## YOUR TASK
The entries below hold a line with "Environmental protection covers" and a line with "Polytechnique Montréal indicated that the annual". Return those lines and all that lie between them, exactly and only.

## AVAILABLE DATA
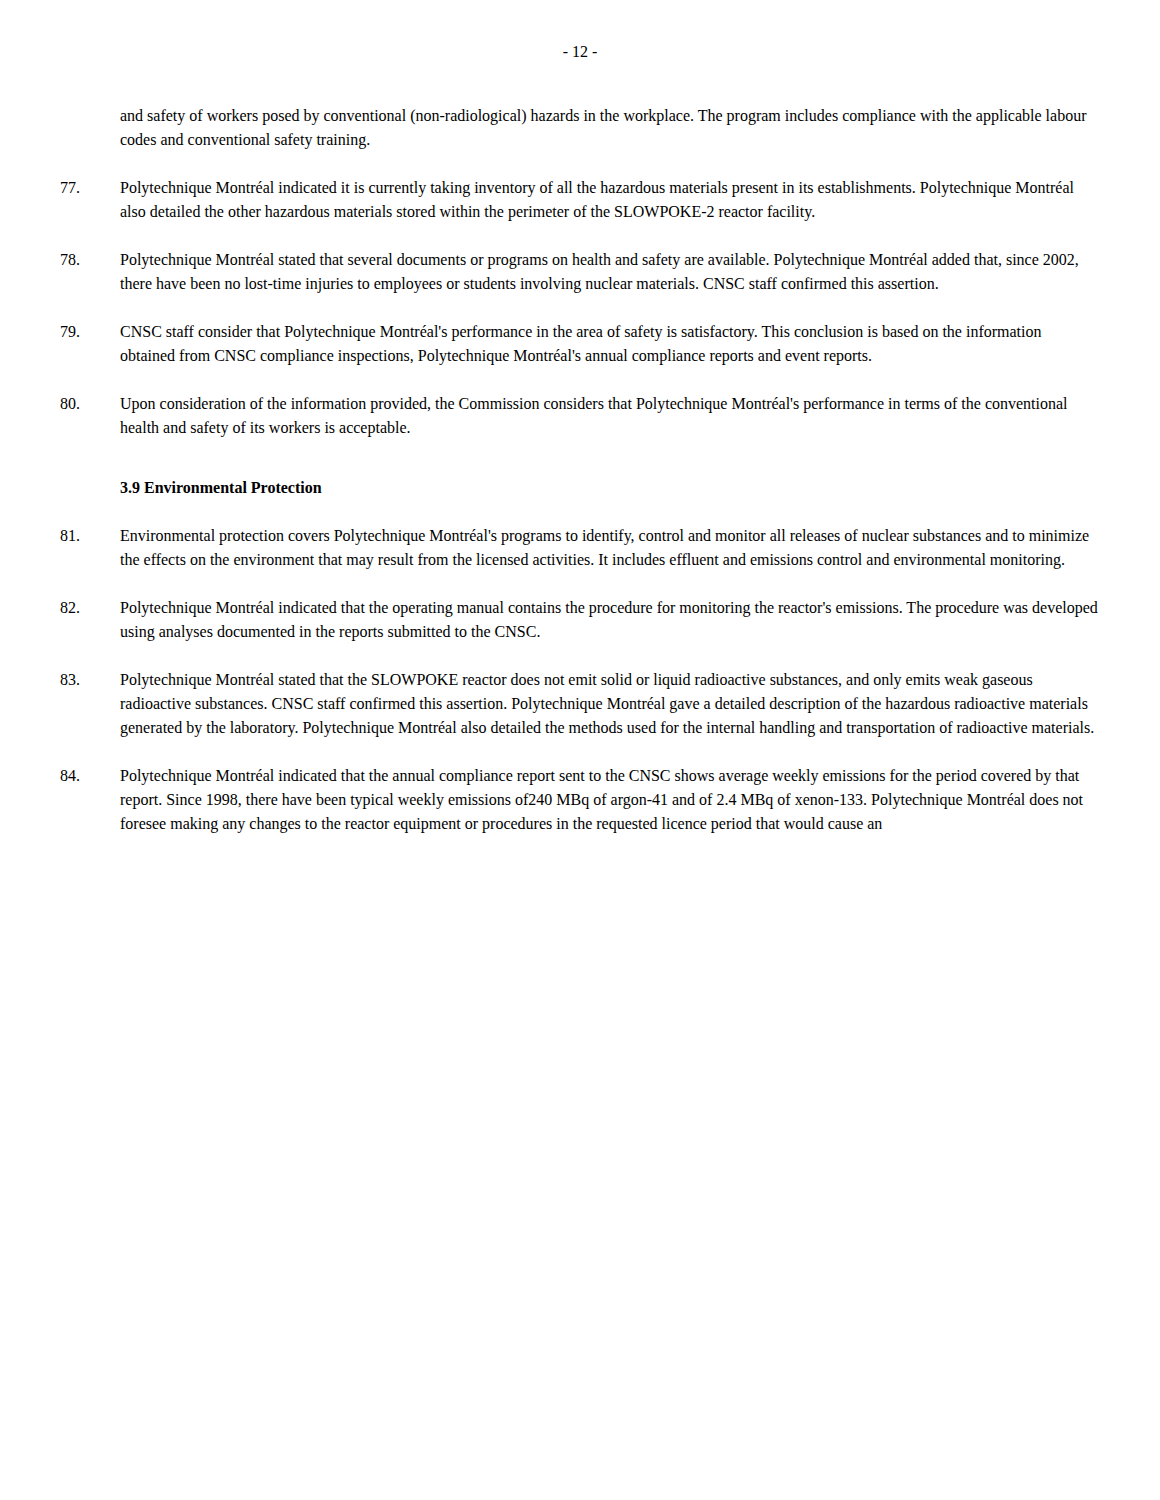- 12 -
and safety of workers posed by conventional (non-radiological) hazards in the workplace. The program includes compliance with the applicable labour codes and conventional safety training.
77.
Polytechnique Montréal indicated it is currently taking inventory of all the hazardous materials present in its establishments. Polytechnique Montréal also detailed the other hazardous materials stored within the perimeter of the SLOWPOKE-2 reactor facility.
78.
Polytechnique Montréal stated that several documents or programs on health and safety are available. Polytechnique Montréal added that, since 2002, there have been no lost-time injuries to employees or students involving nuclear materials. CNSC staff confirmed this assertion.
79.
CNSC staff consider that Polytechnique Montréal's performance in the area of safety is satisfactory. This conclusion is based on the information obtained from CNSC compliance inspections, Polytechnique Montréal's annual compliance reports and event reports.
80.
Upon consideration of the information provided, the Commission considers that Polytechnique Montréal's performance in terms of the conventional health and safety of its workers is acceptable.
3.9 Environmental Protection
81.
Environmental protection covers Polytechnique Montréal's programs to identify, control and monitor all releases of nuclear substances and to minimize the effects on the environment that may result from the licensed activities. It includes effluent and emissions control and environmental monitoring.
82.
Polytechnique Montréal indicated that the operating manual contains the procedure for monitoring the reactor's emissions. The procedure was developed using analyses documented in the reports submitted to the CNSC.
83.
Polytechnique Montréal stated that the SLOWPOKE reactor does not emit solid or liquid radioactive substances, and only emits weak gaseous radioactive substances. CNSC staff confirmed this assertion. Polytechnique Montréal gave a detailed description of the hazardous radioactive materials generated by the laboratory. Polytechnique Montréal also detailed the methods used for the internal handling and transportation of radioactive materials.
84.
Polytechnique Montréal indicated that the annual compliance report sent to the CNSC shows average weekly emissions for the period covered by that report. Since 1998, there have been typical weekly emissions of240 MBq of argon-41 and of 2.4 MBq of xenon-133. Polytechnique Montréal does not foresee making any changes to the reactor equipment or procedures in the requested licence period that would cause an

==

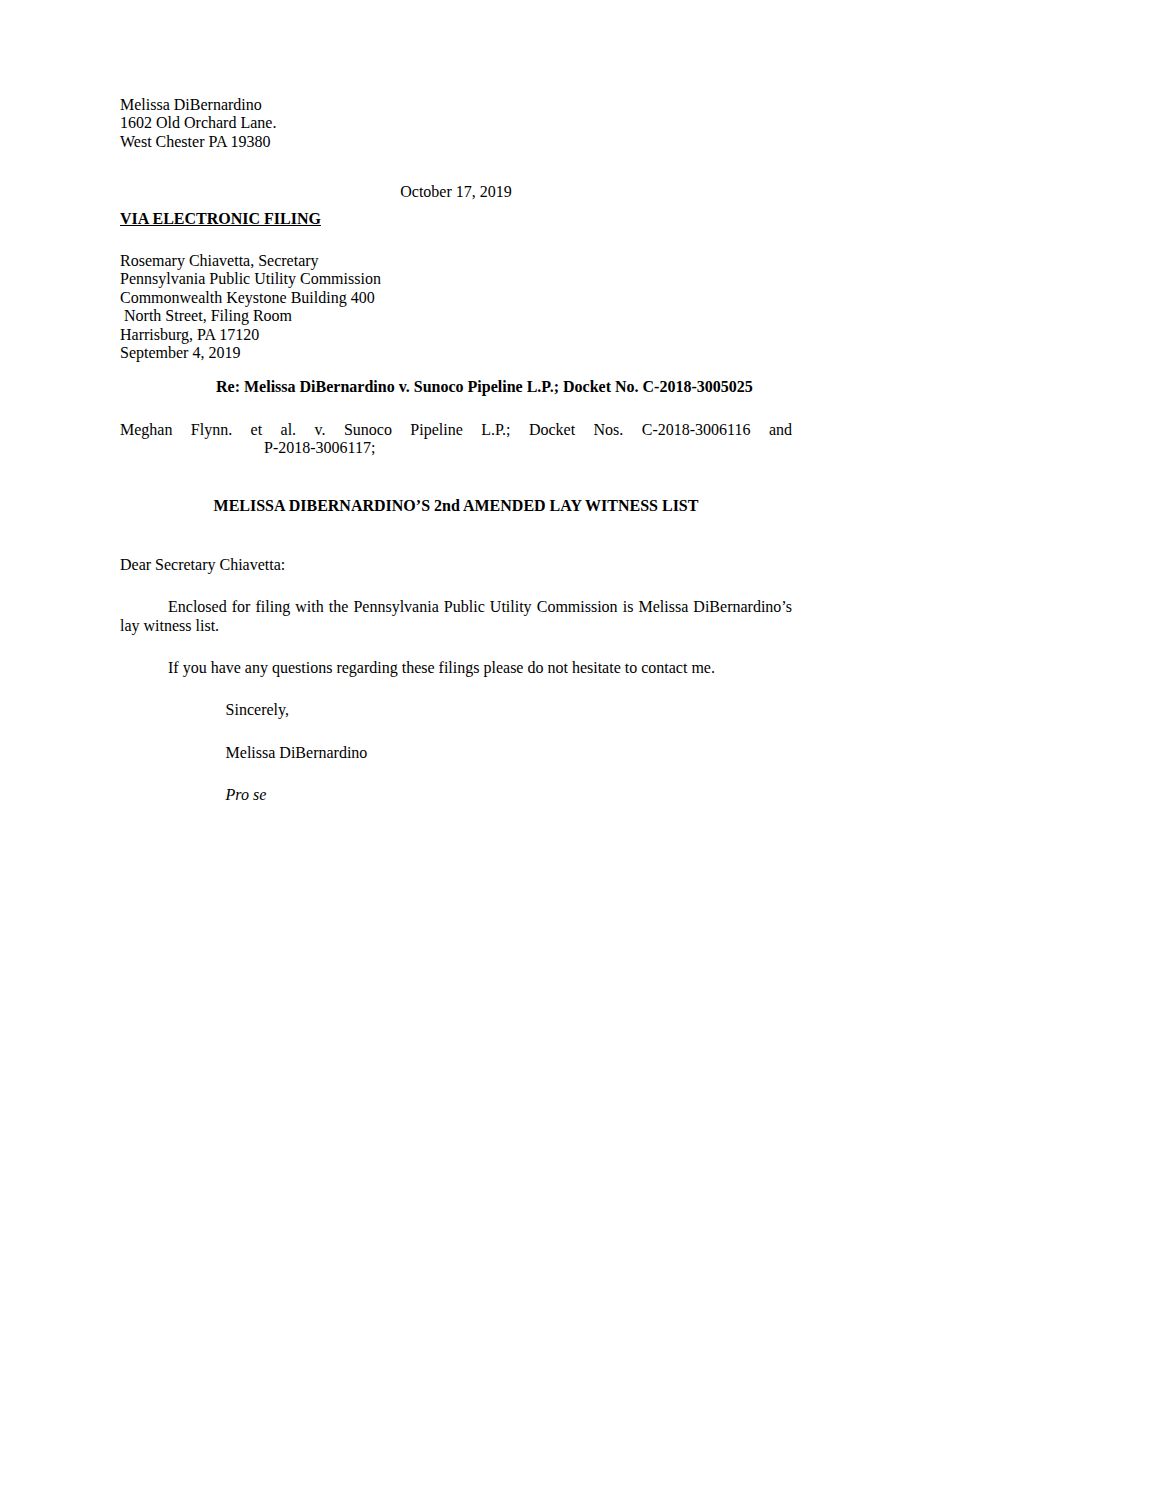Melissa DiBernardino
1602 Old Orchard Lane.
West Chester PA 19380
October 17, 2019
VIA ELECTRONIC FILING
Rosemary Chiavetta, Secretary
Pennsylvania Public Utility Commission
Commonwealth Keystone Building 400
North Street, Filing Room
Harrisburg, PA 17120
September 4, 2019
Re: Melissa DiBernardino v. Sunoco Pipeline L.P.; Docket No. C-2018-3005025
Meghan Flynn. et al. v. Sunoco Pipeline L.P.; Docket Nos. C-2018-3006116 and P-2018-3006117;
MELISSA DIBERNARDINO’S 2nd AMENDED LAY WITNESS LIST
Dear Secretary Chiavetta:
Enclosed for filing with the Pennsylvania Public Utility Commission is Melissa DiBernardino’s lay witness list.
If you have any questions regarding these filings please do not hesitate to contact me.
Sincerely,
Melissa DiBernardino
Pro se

## EXPECTED ANSWER
Environmental protection covers Polytechnique Montréal's programs to identify, control and monitor all releases of nuclear substances and to minimize the effects on the environment that may result from the licensed activities. It includes effluent and emissions control and environmental monitoring.
82.
Polytechnique Montréal indicated that the operating manual contains the procedure for monitoring the reactor's emissions. The procedure was developed using analyses documented in the reports submitted to the CNSC.
83.
Polytechnique Montréal stated that the SLOWPOKE reactor does not emit solid or liquid radioactive substances, and only emits weak gaseous radioactive substances. CNSC staff confirmed this assertion. Polytechnique Montréal gave a detailed description of the hazardous radioactive materials generated by the laboratory. Polytechnique Montréal also detailed the methods used for the internal handling and transportation of radioactive materials.
84.
Polytechnique Montréal indicated that the annual compliance report sent to the CNSC shows average weekly emissions for the period covered by that report. Since 1998, there have been typical weekly emissions of240 MBq of argon-41 and of 2.4 MBq of xenon-133. Polytechnique Montréal does not foresee making any changes to the reactor equipment or procedures in the requested licence period that would cause an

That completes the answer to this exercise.